Sabah namazıyla birlikte başlayan o huzurlu telaş… Mis gibi sabun kokan bayramlıklar, camiden dönerken sokakta bayramlaşan komşular, hâlâ içimi ısıtıyor. Kurban kesilirken sadece et değil, yıllık yükler, kırgınlıklar da pay edildi sanki. Her parçaya bir tebessüm, bir dua ilişti.

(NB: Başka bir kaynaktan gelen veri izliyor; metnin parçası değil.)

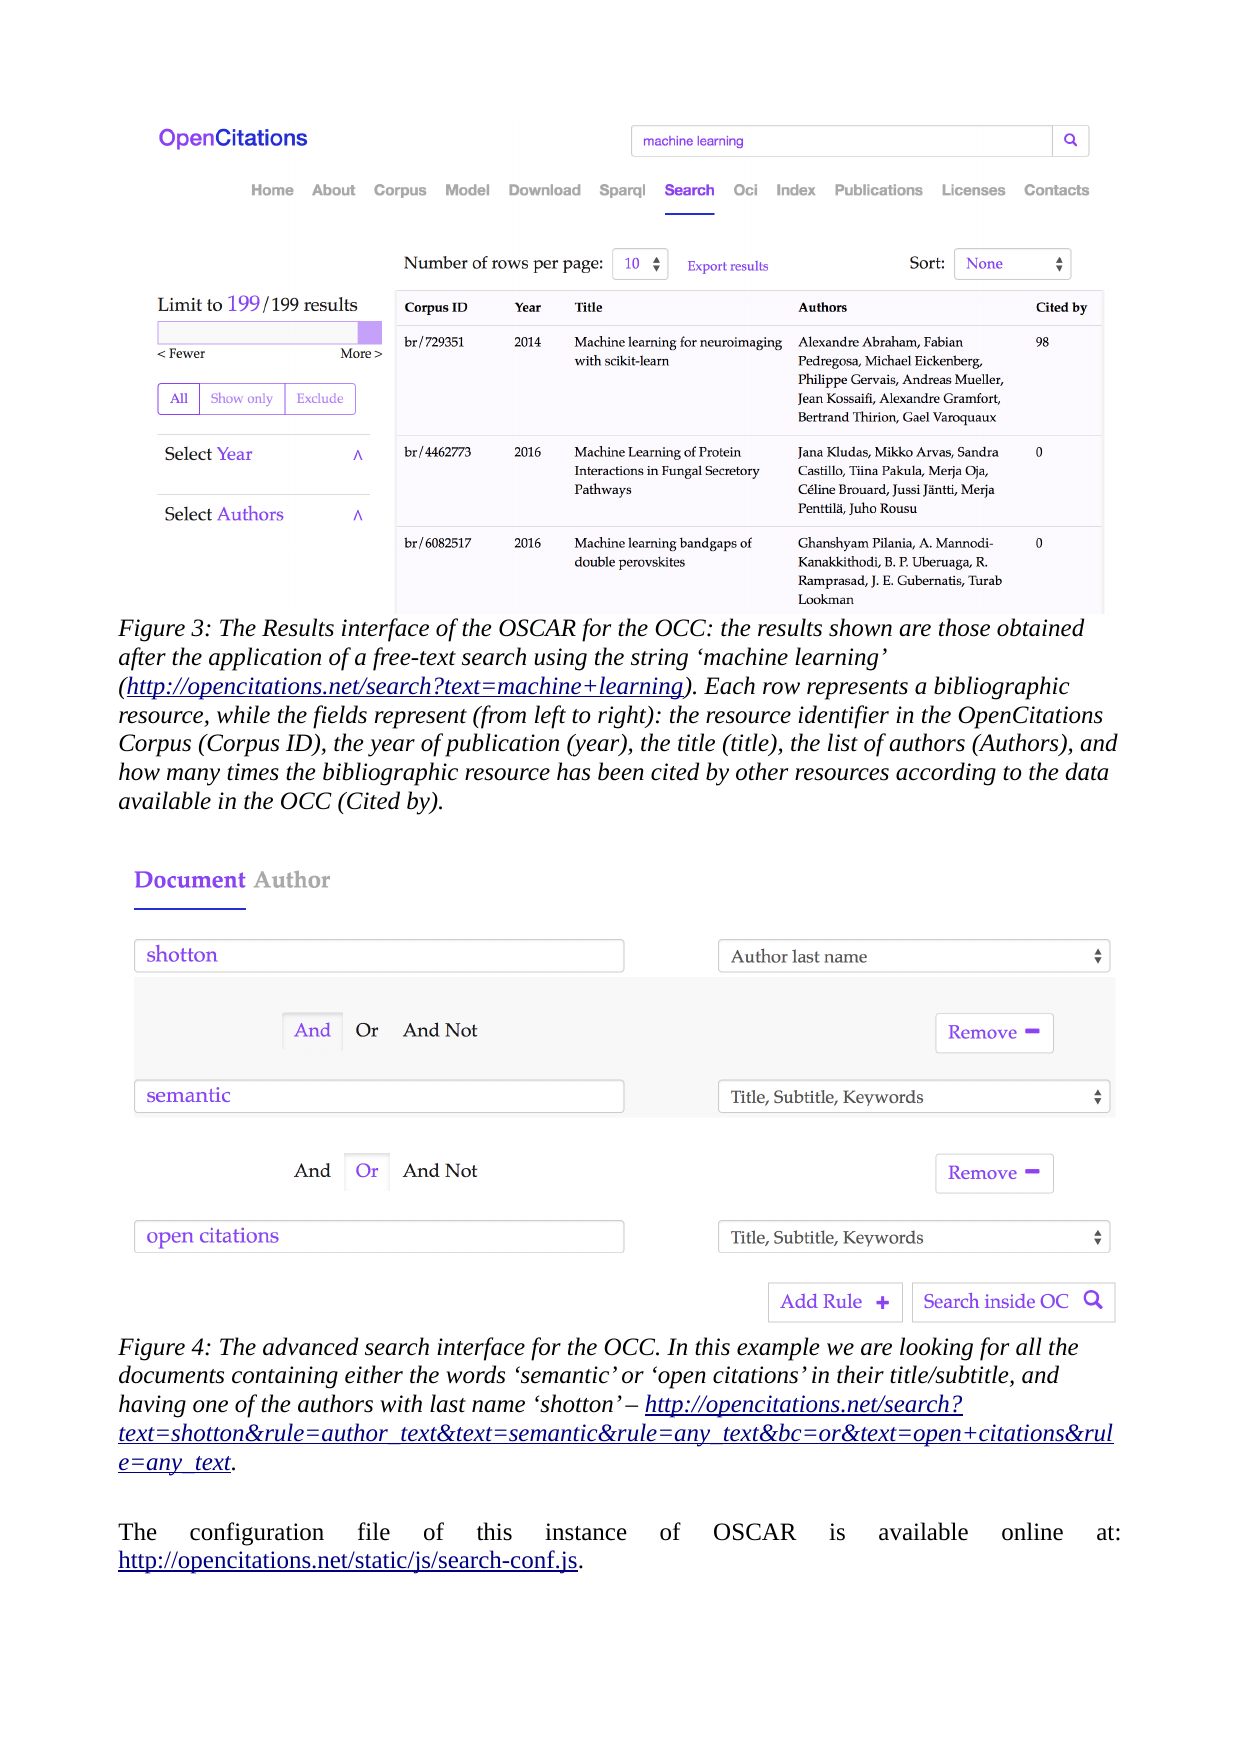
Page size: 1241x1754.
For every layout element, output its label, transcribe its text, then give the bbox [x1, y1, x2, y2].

picture [118, 118, 1123, 614]
text The configuration file of this instance of OSCAR is available online at: http://opencitations.net/static/js/search-conf.js. [118, 1517, 1122, 1574]
text Figure 4: The advanced search interface for the OCC. In this example we are looking for all the documents containing either the words ‘semantic’ or ‘open citations’ in their title/subtitle, and having one of the authors with last name ‘shotton’ – http://opencitations.net/search?text=shotton&rule=author_text&text=semantic&rule=any_text&bc=or&text=open+citations&rule=any_text. [118, 1332, 1122, 1475]
picture [118, 856, 1123, 1332]
text Figure 3: The Results interface of the OSCAR for the OCC: the results shown are those obtained after the application of a free-text search using the string ‘machine learning’ (http://opencitations.net/search?text=machine+learning). Each row represents a bibliographic resource, while the fields represent (from left to right): the resource identifier in the OpenCitations Corpus (Corpus ID), the year of publication (year), the title (title), the list of authors (Authors), and how many times the bibliographic resource has been cited by other resources according to the data available in the OCC (Cited by). [118, 614, 1122, 815]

Bu bayram, sofralar biraz daha kalabalıktı. Uzun zamandır göremediğim akrabalarla aynı tabakta yemek yemek, aynı hikâyeyi üçüncü kez dinlemek bile güzeldi. Bir bayram sofrasında çay demlenirken, insanın içi de demleniyor.
En çok çocuklar sevindi bu bayram. Aldıkları harçlıkla gözleri parlayan o küçük neşeler… Biz büyüdük ama onların heyecanıyla yeniden çocuk olduk.

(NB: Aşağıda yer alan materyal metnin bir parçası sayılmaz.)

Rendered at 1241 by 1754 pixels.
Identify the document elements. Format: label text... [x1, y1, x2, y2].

Bayram, bu yıl kalbimize dokundu. Sadece kurbanla değil; bir gönül almaya niyetle, bir dargını arayıp "Hakkını helal et" demeyle…
Hastane odalarında, huzurevlerinde, yalnız evlerde hatırlanmayı bekleyen nice gönle bu bayramda dokunabildiysek, ne mutlu bize.
Çünkü kurban sadece kesmekle değil, paylaşmakla, hatırlamakla, affetmekle tamam olur.
Şimdi geriye dönüp baktığımda, bu sene "işte tam da böyle olmalıydı" dediğim bir bayram kaldı ardımda. Yorgunum belki ama ruhum bayramdan geçmiş gibi ferah.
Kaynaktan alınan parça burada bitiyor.